- _BRIEF A_
In the page excerpt on Willis's conclusions, what do hippies value over technology?
- _BRIEF B_
Switch "Lägerdorf" to "Hohenlockstedt" in the records, covering the stretch from the line containing "Brande-Hörnerkirchen" through the end of the records, and write out that stretch with nothing else changed. Leave the pictures out.

- _PAGE EXCERPT_
*****

Willis's Conclusions

The ethnographic study has depicted elements of concrete subjectivity, active moments in youths' own forms of production, a demonstration of lived - through contradictions. These cultural forms are concrete and context bound, detailed, and able to saturate the whole life of the participants. They do have political significance, in that they take an anti-commodity form, offer some control over cultural production, and display a general praxis, an 'art in life'. There are implicit criticisms of society, although more detailed source [theoretical? ] interrogation is needed to see which questions are really important.

For example, hippies accept a form of social determinism, but  'heroically' try to live their life as an experience, valuing love over technology, developing a tolerance and acceptance of conventional  'failures'. They are critical of the cultural bankruptcy of the Left, and of the Protestant Ethic. Their relativist and subjective notion of time offered a particular challenge to conventional society.

Biker culture was also critical. It was about taming a fierce technology, mastering the alienation of the machine. It was about mocking conformity and social order  [and Willis offers us lots more lyrical prose about the bikers' 'piratical and outrageous air'  and 'clumsy grace'].

*****

Stored records
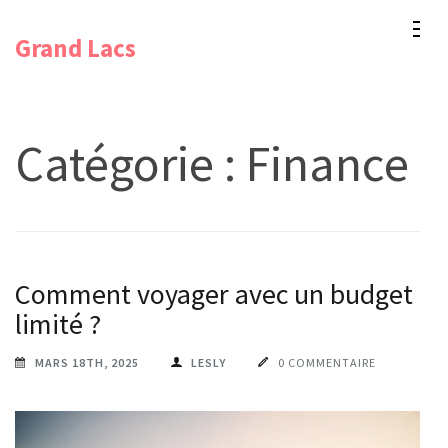
Aller
Grand Lacs
au
contenu
(Pressez
Entrée)
Catégorie :
Finance
Comment voyager avec un budget
limité ?
MARS 18TH, 2025
LESLY
0 COMMENTAIRE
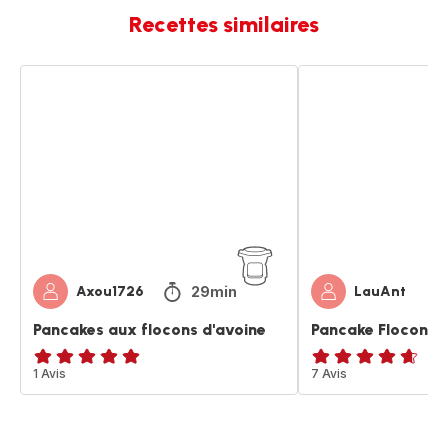
Recettes similaires
Pancakes
Pancake
aux
Flocons
flocons
d'avoine
d'avoine
29min
Axou1726
LauAnt
Pancakes aux flocons d'avoine
Pancake Flocons d
Avis
1 Avis
ratings.4.6
7 Avis
5
étoiles
(moyenne)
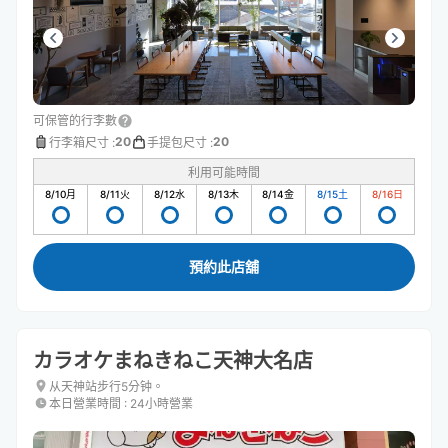
可保管的行李數
20
20
行李箱尺寸
:
手提包尺寸
:
利用可能時間
8/10
月
8/11
火
8/12
水
8/13
木
8/14
金
8/15
土
8/16
日
預約此店舖
カラオケまねきねこ天神大名店
从天神站步行5分钟。
本日營業時間
:
24小時營業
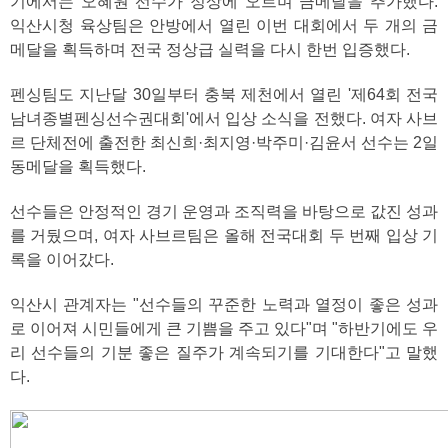
기에서는 오혜원 선수가 정상에 오르며 금메달을 추가했다.
익산시청 육상팀은 안방에서 열린 이번 대회에서 두 개의 금
메달을 획득하며 전국 정상급 실력을 다시 한번 입증했다.
펜싱팀도 지난달 30일부터 충북 제천에서 열린 '제64회 전국
남녀종별펜싱선수권대회'에서 입상 소식을 전했다. 여자 사브
르 단체전에 출전한 최신희·최지영·박주미·김윤서 선수는 2일
동메달을 획득했다.
선수들은 안정적인 경기 운영과 조직력을 바탕으로 값진 성과
를 거뒀으며, 여자 사브르팀은 올해 전국대회 두 번째 입상 기
록을 이어갔다.
익산시 관계자는 "선수들의 꾸준한 노력과 열정이 좋은 성과
로 이어져 시민들에게 큰 기쁨을 주고 있다"며 "하반기에도 우
리 선수들의 기분 좋은 질주가 계속되기를 기대한다"고 말했
다.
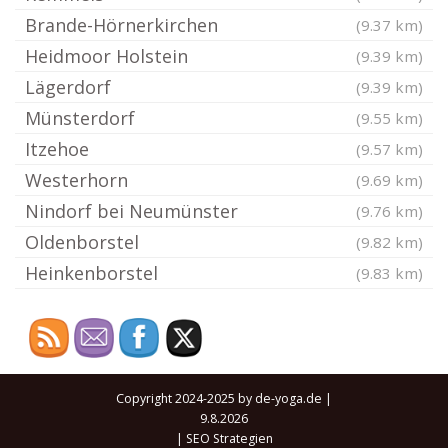
Brande-Hörnerkirchen
(9.37 km)
Heidmoor Holstein
(9.39 km)
Lägerdorf
(9.39 km)
Münsterdorf
(9.55 km)
Itzehoe
(9.57 km)
Westerhorn
(9.69 km)
Nindorf bei Neumünster
(9.76 km)
Oldenborstel
(9.82 km)
Heinkenborstel
(9.83 km)
Copyright 2024-2025 by de-yoga.de |
9.8.2026
|
SEO Strategien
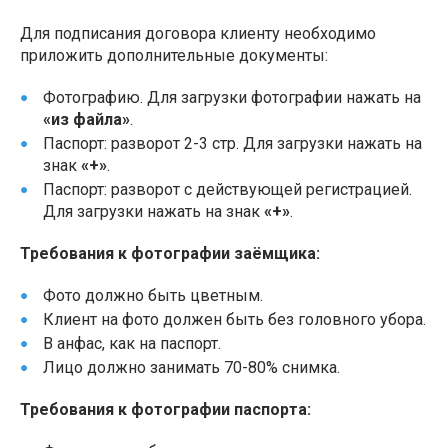
Для подписания договора клиенту необходимо
приложить дополнительные документы:
Фотографию. Для загрузки фотографии нажать на
«из файла»
.
Паспорт: разворот 2-3 стр. Для загрузки нажать на
знак
«+»
.
Паспорт: разворот с действующей регистрацией.
Для загрузки нажать на знак
«+»
.
Требования к фотографии заёмщика:
Фото должно быть цветным.
Клиент на фото должен быть без головного убора.
В анфас, как на паспорт.
Лицо должно занимать 70-80% снимка.
Требования к фотографии паспорта:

*****

- _EXPECTED OUTPUT A_
Love.

- _EXPECTED OUTPUT B_
Brande-Hörnerkirchen
(9.37 km)
Heidmoor Holstein
(9.39 km)
Hohenlockstedt
(9.39 km)
Münsterdorf
(9.55 km)
Itzehoe
(9.57 km)
Westerhorn
(9.69 km)
Nindorf bei Neumünster
(9.76 km)
Oldenborstel
(9.82 km)
Heinkenborstel
(9.83 km)
Copyright 2024-2025 by de-yoga.de |
9.8.2026
|
SEO Strategien
Для подписания договора клиенту необходимо
приложить дополнительные документы:
Фотографию. Для загрузки фотографии нажать на
«из файла»
.
Паспорт: разворот 2-3 стр. Для загрузки нажать на
знак
«+»
.
Паспорт: разворот с действующей регистрацией.
Для загрузки нажать на знак
«+»
.
Требования к фотографии заёмщика:
Фото должно быть цветным.
Клиент на фото должен быть без головного убора.
В анфас, как на паспорт.
Лицо должно занимать 70-80% снимка.
Требования к фотографии паспорта:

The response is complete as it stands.